"Begitukah? Lalu kemana mas Ibay, mas Hans, Dorma, Acik......juga Bu Kades?" tanyaku heran.
"Warga baru sii banyak bund, tapi mereka hanya datang, melapor kalau bertempat tinggal di sini. Terkadang hanya pasang iklan di dinding pos ronda.....lalu ilang deeh. Mungkin dikiranya desa kita ini sama dengan desa lainnya. Tempat ngiklan doang," gerutu Icha panjang pendek.
Tak lama kudengar dentingan stang sepeda yang dipukul-pukul sebagai pengganti bel. Itu dia. Rambut kribonya yang makin panjang berkibar-kibar tertiup angin.
"Kang Kriboooo.......," Icha berseru girang.
Kang Inin tertawa-tawa sambil menggowes pedal sepedanya lebih kencang. Icha memekik kaget ketika Kang Inin tergesa-gesa meletakkan sepedanya.
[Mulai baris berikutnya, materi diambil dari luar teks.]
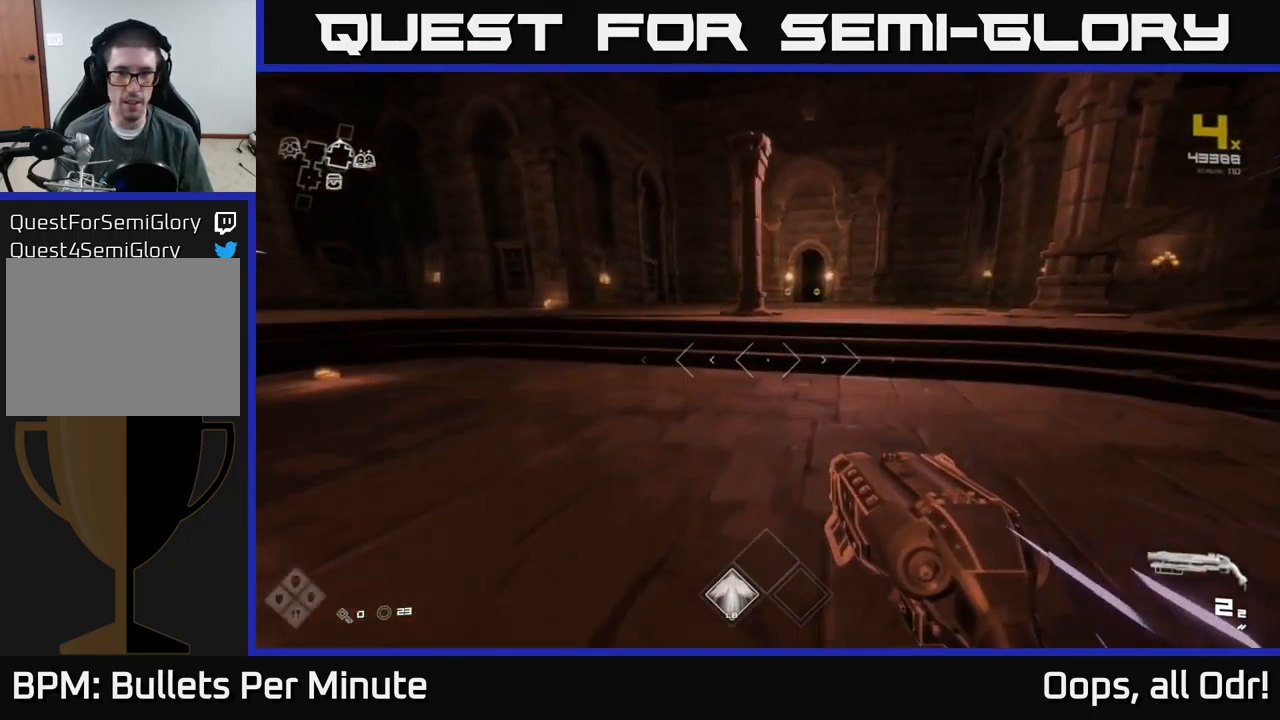
{"buttons": ["L1"], "left_stick": "up", "right_stick": "center", "events": []}
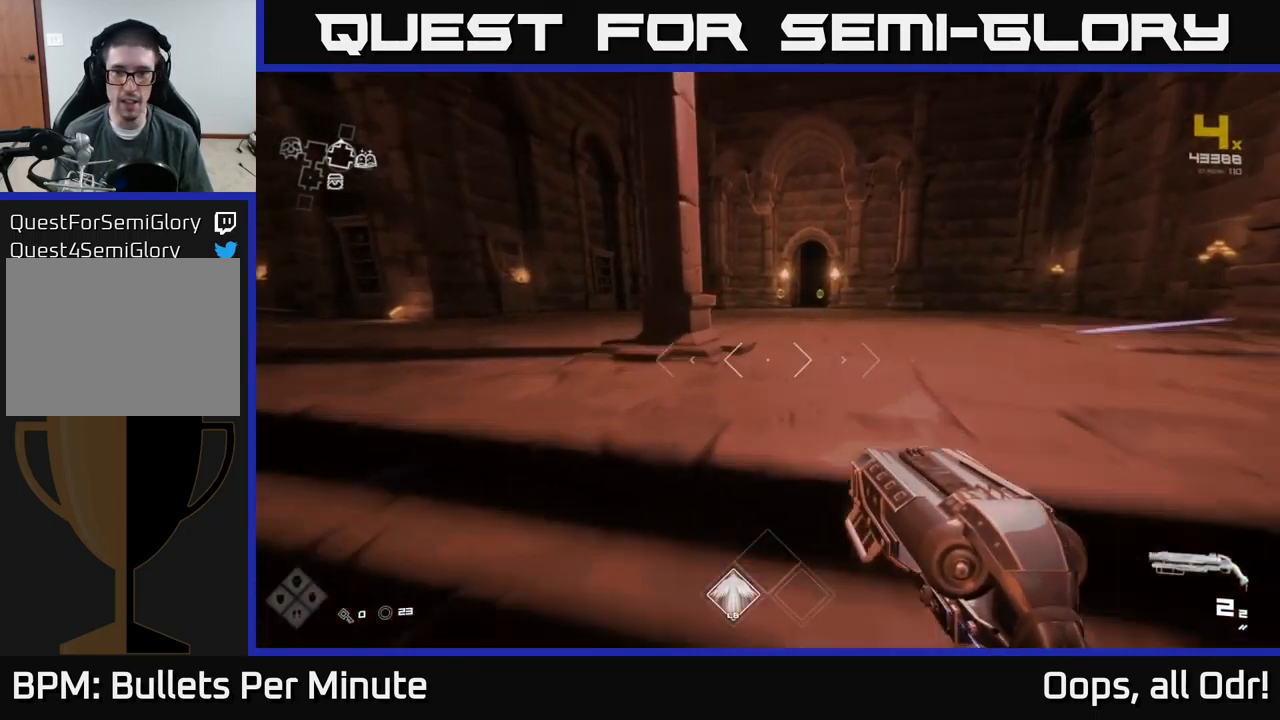
{"buttons": ["L1"], "left_stick": "up", "right_stick": "center", "events": []}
Tanpa bisa ditahan, sepeda itu ambruk. Kang Inin justru mendekatiku dan mencium punggung tanganku.
"Bund.......sudah lama yaa? Haduuuhh, kok enggak nelpon dulu. Tadi biar Inin bisa jemput di terminal.....," katanya. Senyum sumringahnya tak mampu menutupi kelelahan yang tergambar jelas di raut wajahnya.
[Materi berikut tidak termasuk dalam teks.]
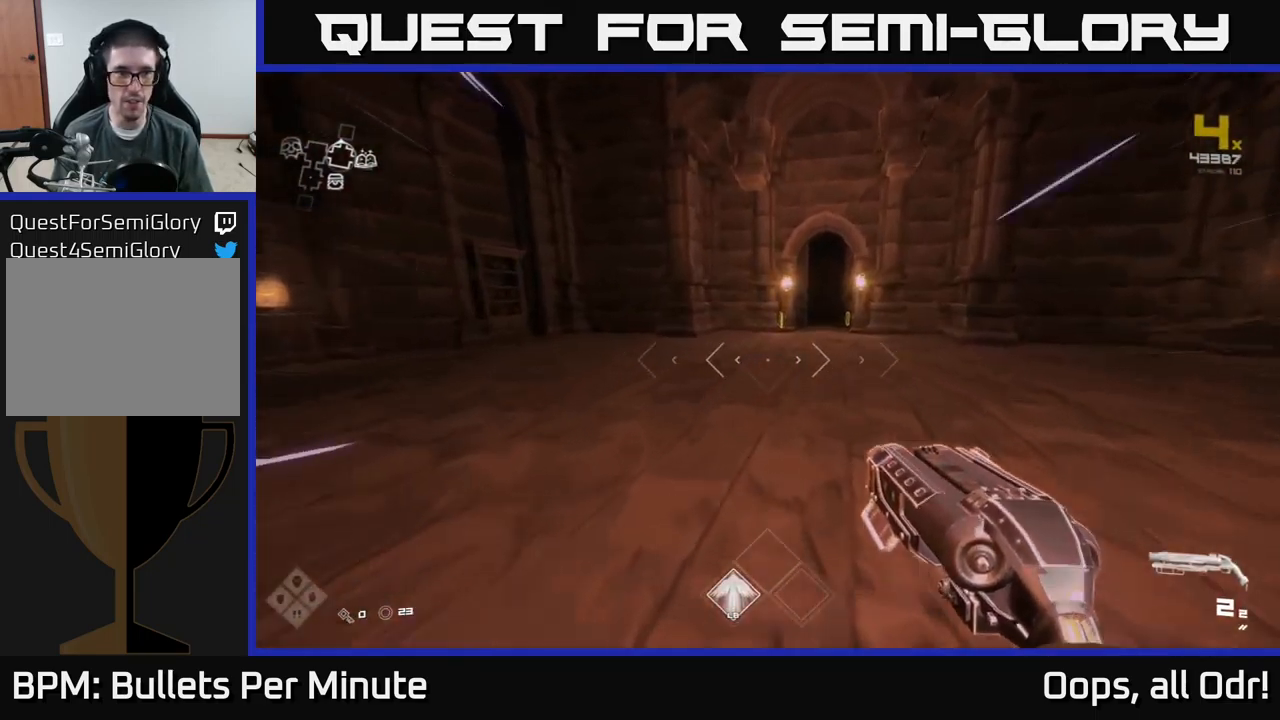
{"buttons": ["L1"], "left_stick": "up", "right_stick": "center", "events": [[34, "right_stick", "right"], [200, "left_stick", "up-left"], [200, "right_stick", "center"], [500, "left_stick", "up"]]}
"Nggak apa apa kang.....bund sengaja tidak memberi tahu kok. Biar jadi kejutan....," jawabku menenangkannya.
"Nyuhunkeun dihapunten bund....," serunya lagi.
"Haduuhhh kang. Roaming atuuh. Bund nggak mudheng artinya apa?" sahutku tertawa.
Icha tergelak-gelak. Kang Inin hanya nyengir salah tingkah.